Será que Jesus estava querendo dizer exatamente isso? Em casa, voltaram os discípulos a interrogá-lo sobre este assunto. Ele então lhes explicou: quem repudiar sua mulher e casar com outra comete adultério contra aquela. E essa advertência se aplicava indistintamente tanto a homens quanto a mulheres, dessa forma conferindo à mulher posição de igualdade em relação ao homem, no que se referia a divórcio.

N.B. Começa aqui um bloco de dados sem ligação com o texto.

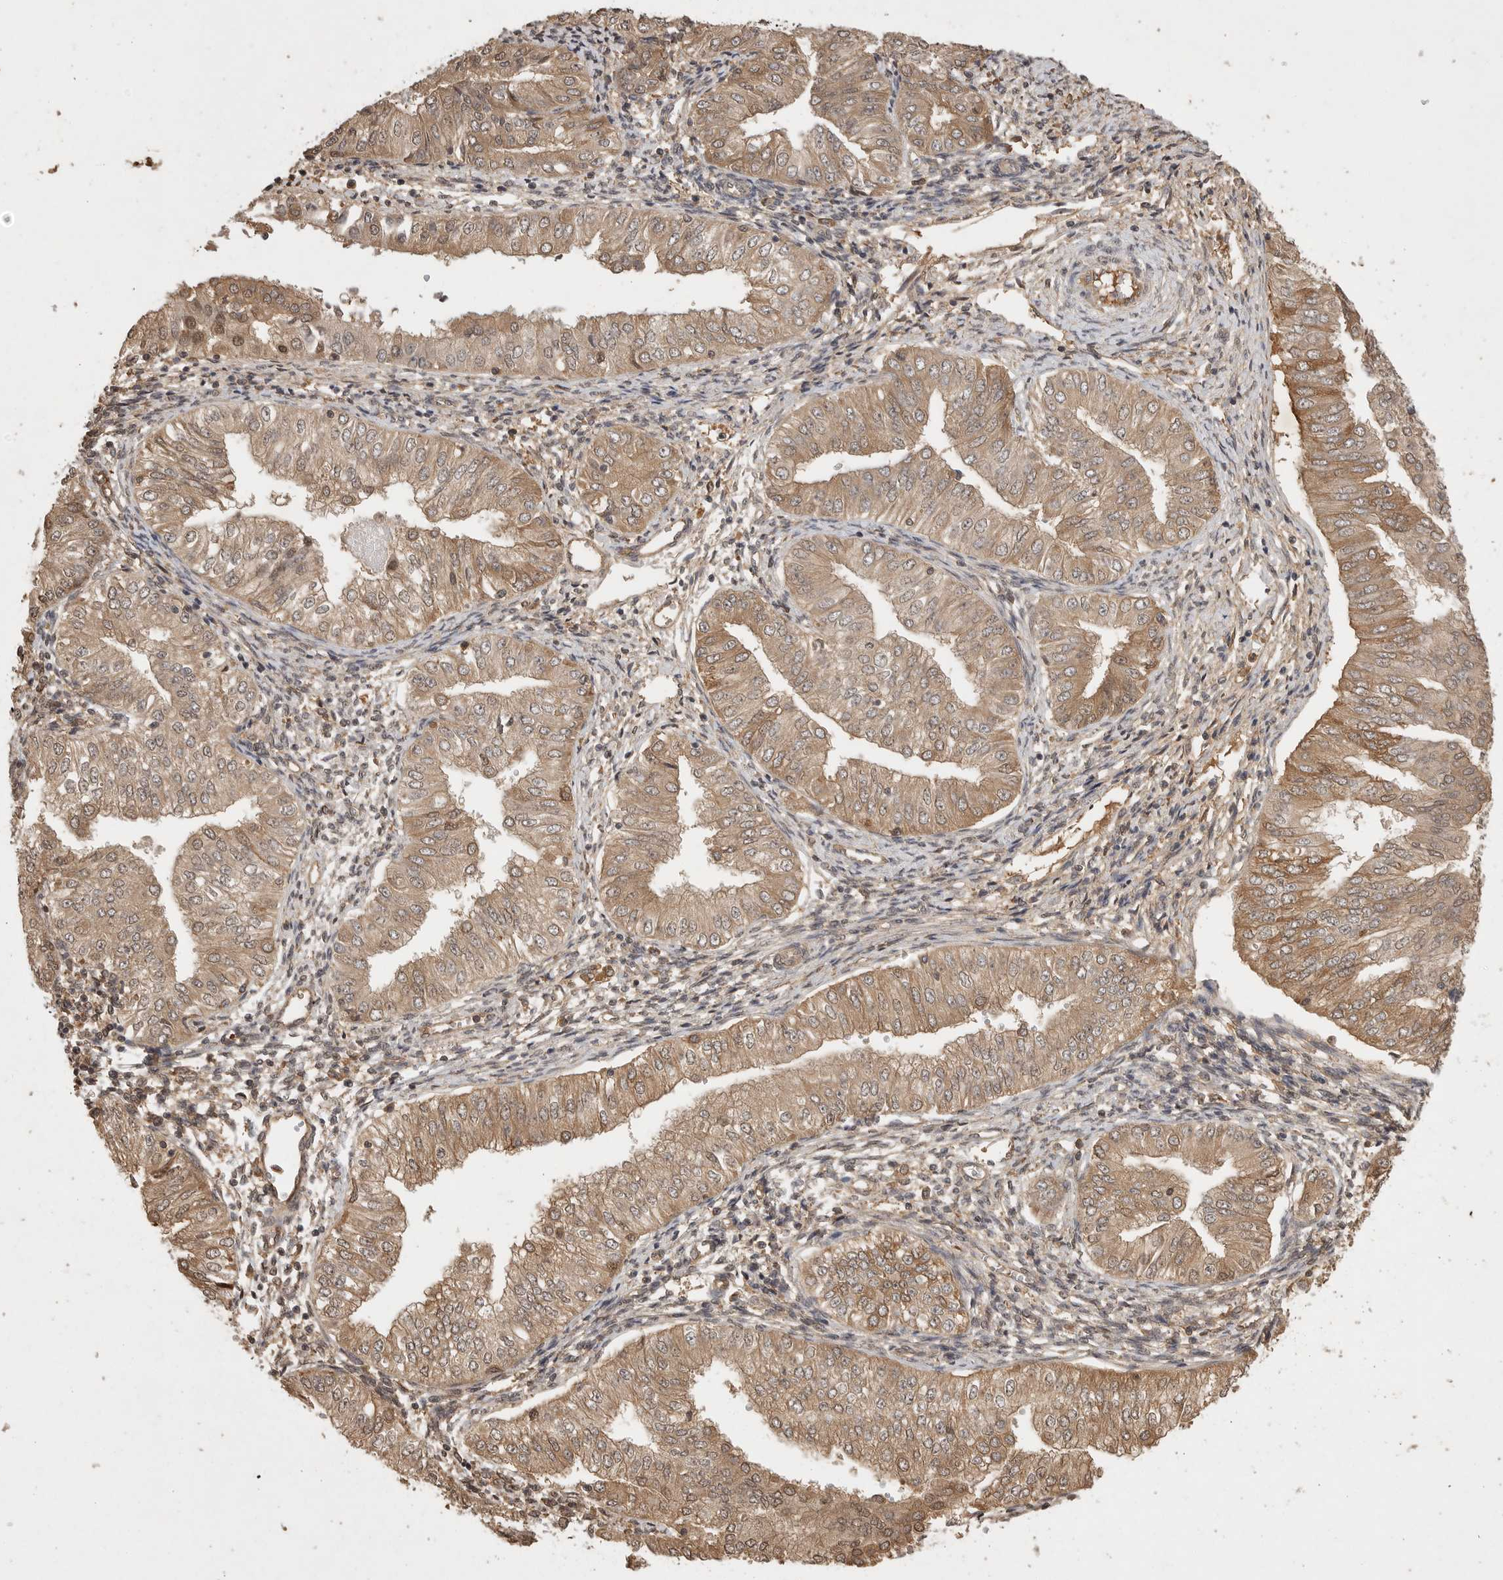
{"staining": {"intensity": "moderate", "quantity": ">75%", "location": "cytoplasmic/membranous"}, "tissue": "endometrial cancer", "cell_type": "Tumor cells", "image_type": "cancer", "snomed": [{"axis": "morphology", "description": "Normal tissue, NOS"}, {"axis": "morphology", "description": "Adenocarcinoma, NOS"}, {"axis": "topography", "description": "Endometrium"}], "caption": "Endometrial adenocarcinoma tissue reveals moderate cytoplasmic/membranous staining in about >75% of tumor cells, visualized by immunohistochemistry.", "gene": "PRMT3", "patient": {"sex": "female", "age": 53}}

Ao contrário de Mateus, Marcos não inclui nenhuma exceção por infidelidade conjugal. Contudo, como naquela época, as pessoas hoje em dia também se divorciam e se casam de novo. O divórcio continua a ser uma concessão à fraqueza humana e, embora possa anular um compromisso legal, não pode anular a vontade e o propósito de Deus. Assim, Jesus não aconselha: "Não se casem de novo." A sua posição não é a de recomendar o que pode ou não pode ser feito, segundo as disposições legais estabelecidas pelo divórcio. Seu objetivo é fazer com que as pessoas desenvolvam uma compreensão mais elevada de amor. Ele não estabelece o mínimo a ser feito; em vez disso, convida as pessoas a sentirem um amor mais amplo, o ideal perfeito, e estende esse convite a todos.

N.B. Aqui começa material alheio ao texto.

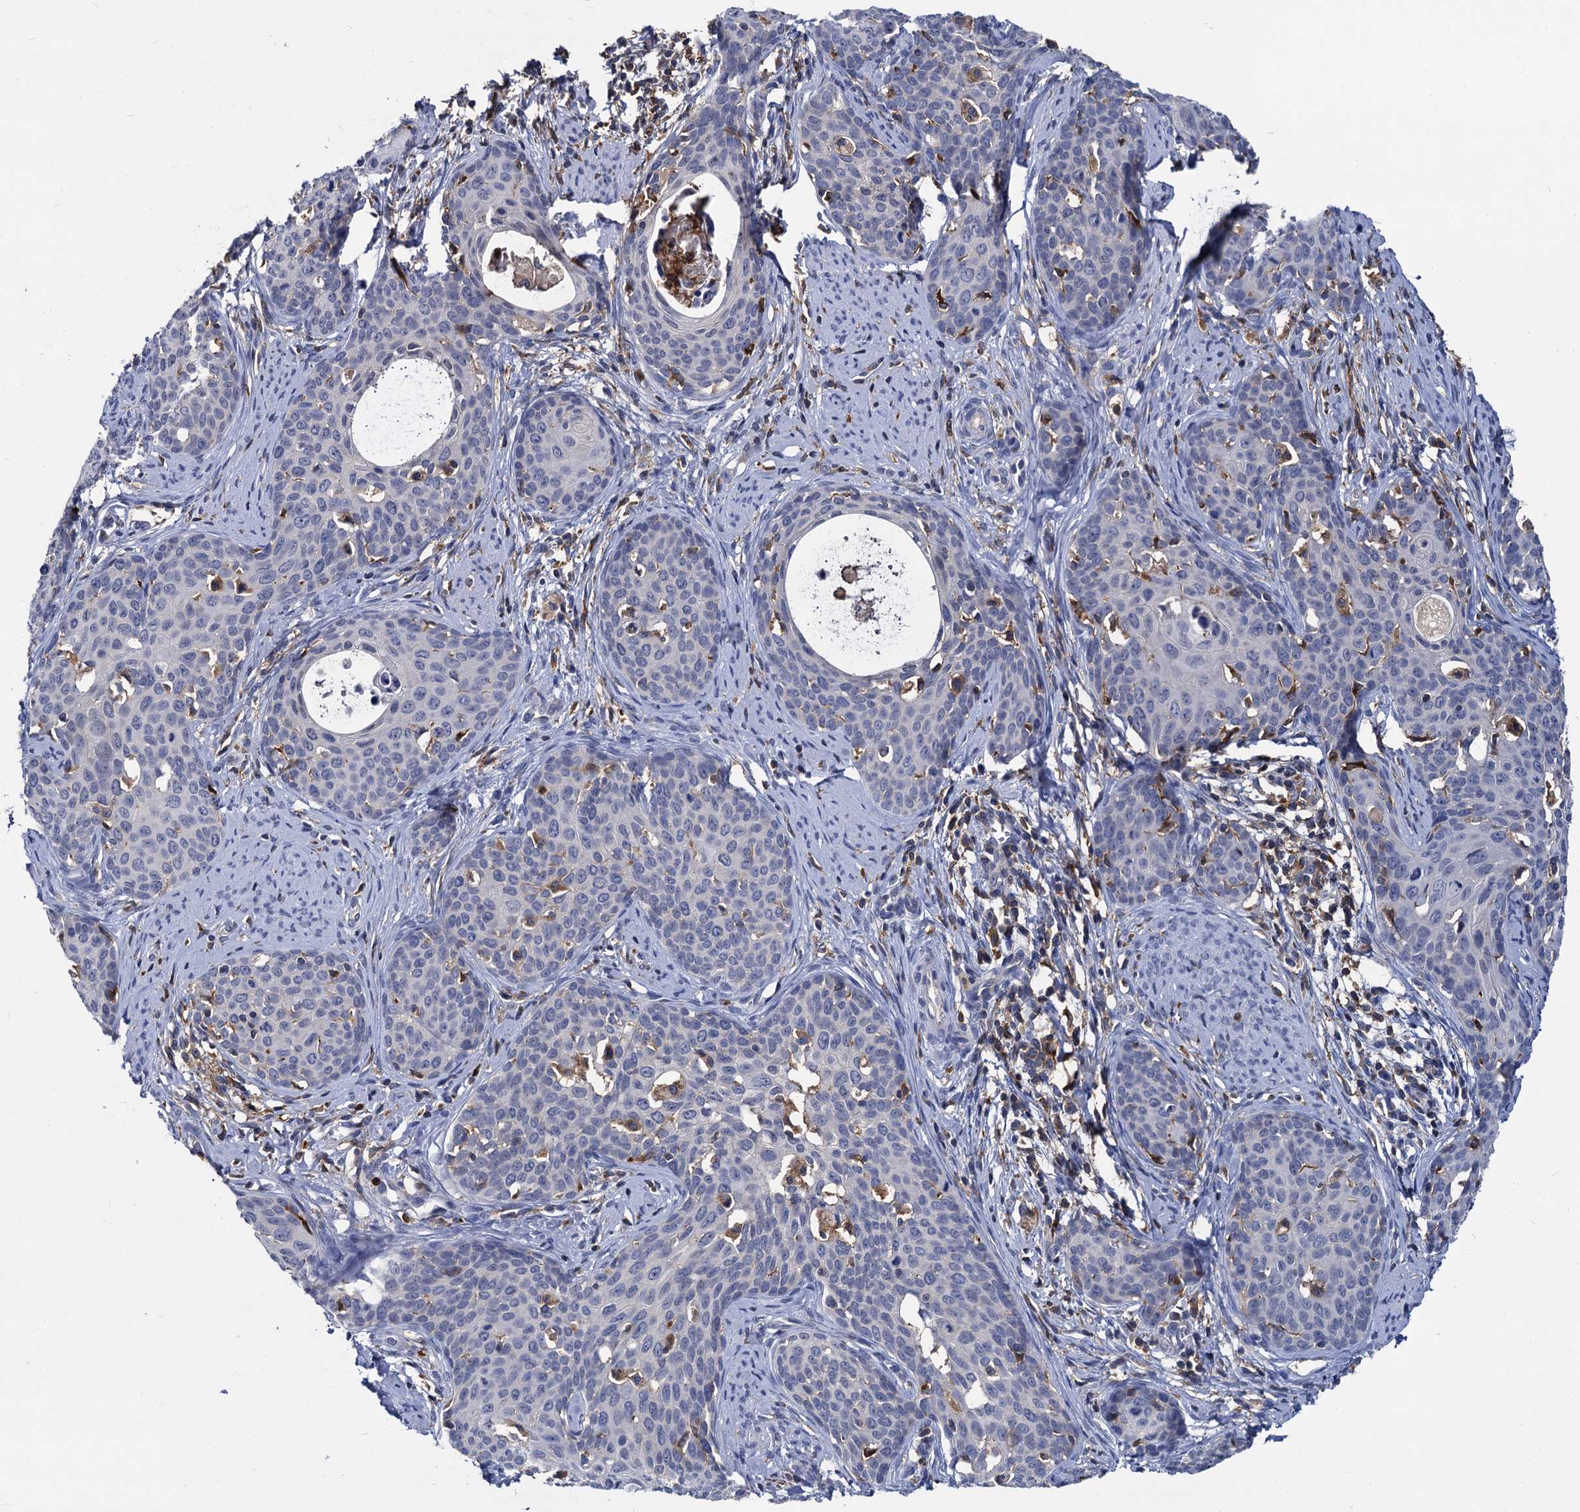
{"staining": {"intensity": "negative", "quantity": "none", "location": "none"}, "tissue": "cervical cancer", "cell_type": "Tumor cells", "image_type": "cancer", "snomed": [{"axis": "morphology", "description": "Squamous cell carcinoma, NOS"}, {"axis": "topography", "description": "Cervix"}], "caption": "This is an immunohistochemistry (IHC) histopathology image of cervical cancer (squamous cell carcinoma). There is no staining in tumor cells.", "gene": "RHOG", "patient": {"sex": "female", "age": 52}}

10:13—16 Esse amor mais amplo também é estendido às crianças que lhe foram trazidas, para que ele as tocasse e abençoasse. Não sabemos por que os discípulos repreendiam aqueles que as traziam. Jesus, porém, vendo isto, indignou-se. A indignação de Jesus encerra uma profunda tristeza. Disse-lhes: Deixai vir a mim os pequeninos, não os embaraceis, porque ... o reino de Deus é formado pelos que são como eles. Em verdade vos digo: Quem não receber o reino de Deus como o recebe uma criança, de maneira nenhuma entrará nele. As crianças dependem totalmente de outros para as suas necessidades. Sem direitos legais nem dispositivos que lhes permitam reivindicar em causa própria, elas têm de confiar completamente nos adultos e só podem aceitar o que lhes é oferecido. Da mesma forma, não podemos fazer exigências a Deus, mas precisamos confiar em que Ele atende nossas necessidades. Colocamo-nos diante de Deus com as mãos vazias, sem poder propor condições nem negociar uma posição de destaque. Só podemos nos oferecer para fazer a Sua vontade e receber o que Ele tem para nos dar: o bem infinito. O reino de Deus não pode ser "adquirido", ele precisa ser "recebido".
Então, tomando as crianças nos braços e impondo-lhes as mãos, as abençoava.